Dear Colleague:
Since there hasn’t been much going on in the news over the past several months – let’s call it a little over 100 days – we here at VantageScore decided that it would be a good time to fill the void with the announcement of a new credit scoring model.
We announced VantageScore 4.0 on April 3, and plenty of otherwise undistracted reporters wrote about it and what makes our new model different from other scoring models. Although the new model doesn’t officially go live until the fall, when it does, consumers and financial institutions will find that it truly breaks new ground.
But don’t take my word for it.
Credit.com’s Miles Ma wrote about VantageScore 4.0 in an April 5 article titled, “A New Credit Scoring Model Is On the Way: Here’s What to Expect.” He noted that, “A new credit scoring model — expected to roll out in fall 2017 — aims to more accurately measure credit risk by using more historical data and machine-learning techniques, while culling less reliable information.”
Ma went on to quote our own Sarah Davies, VantageScore’s senior vice president of research, product management and analytics. She spoke about how the new model excludes certain types of public records. “In all likelihood,” she said, “almost all civil judgments will be removed from credit files and a substantial portion of tax liens will be removed from credit files.”
Matt Shultz, writing for U.S. News & World Report, also covered VantageScore 4.0 in his May 8 article, “Here’s What VantageScore’s New Credit-Scoring Formula Means for Your Wallet.” He did a nice job of explaining the true impact of the new score’s use of trended data:
“Say you’re about to apply for a mortgage and have about $5,000 in credit card debt. If you once had $10,000 in debt but have diligently chipped away at it in recent months – paying on time, every time – and gotten that debt down to just $5,000, the scoring formula will likely reward you for your efforts. That downward trajectory for your debt makes you look more responsible and less risky to the formula. On the flip side, the formula won’t take as kindly to that $5,000 in debt if it has instead grown from just $500 in recent months. The formula will view that as a danger sign and may ding your score accordingly.”

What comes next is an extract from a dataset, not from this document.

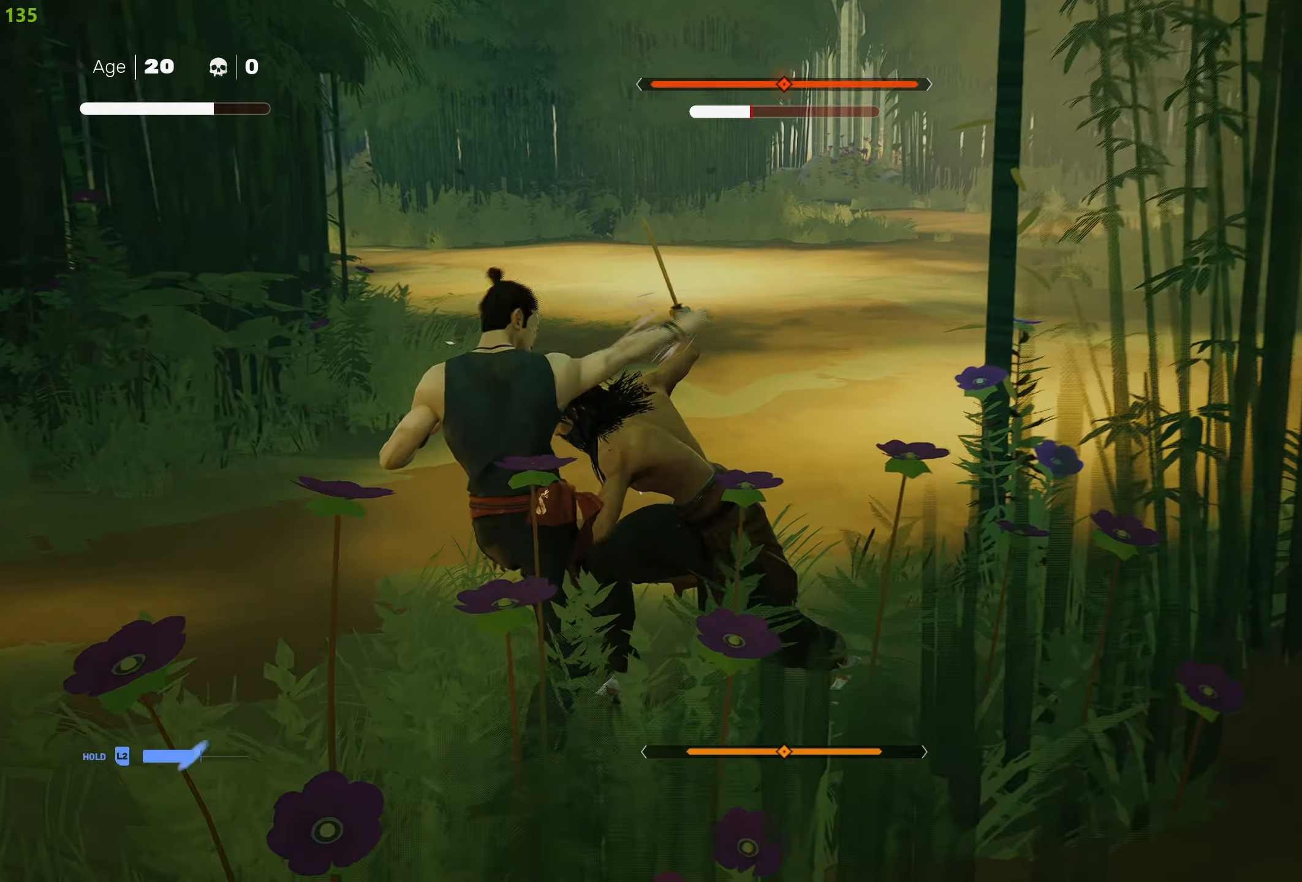
{"buttons": ["L1"], "left_stick": "center", "right_stick": "center", "events": [[50, "SQUARE", "down"], [150, "SQUARE", "up"], [200, "TRIANGLE", "down"], [283, "TRIANGLE", "up"], [300, "L1", "down"], [300, "left_stick", "down"], [500, "left_stick", "center"]]}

“VantageScore 4.0 aims to ensure that lenders can be more, not less, confident in their forecasts.” – Automotive News, Hannah Lutz
Automotive News’ Hannah Lutz helped explain the changes in context of the credit industry as a whole, as well as the particular impact the model will have on auto lending. In her article, “Taking the sting out of less data for credit scores,” she writes, “With changes coming July 1 that limit what consumer information credit bureaus examine and monitor, concerns have grown whether credit scores might become more rosy and less reliable — which in turn might prompt skittish lenders to pull back from auto loans, at least until they become comfortable with the new scores. VantageScore 4.0, the company’s revised scoring model, incorporates those July 1 changes. It aims to ensure that lenders can be more, not less, confident in their forecasts of delinquencies and such.”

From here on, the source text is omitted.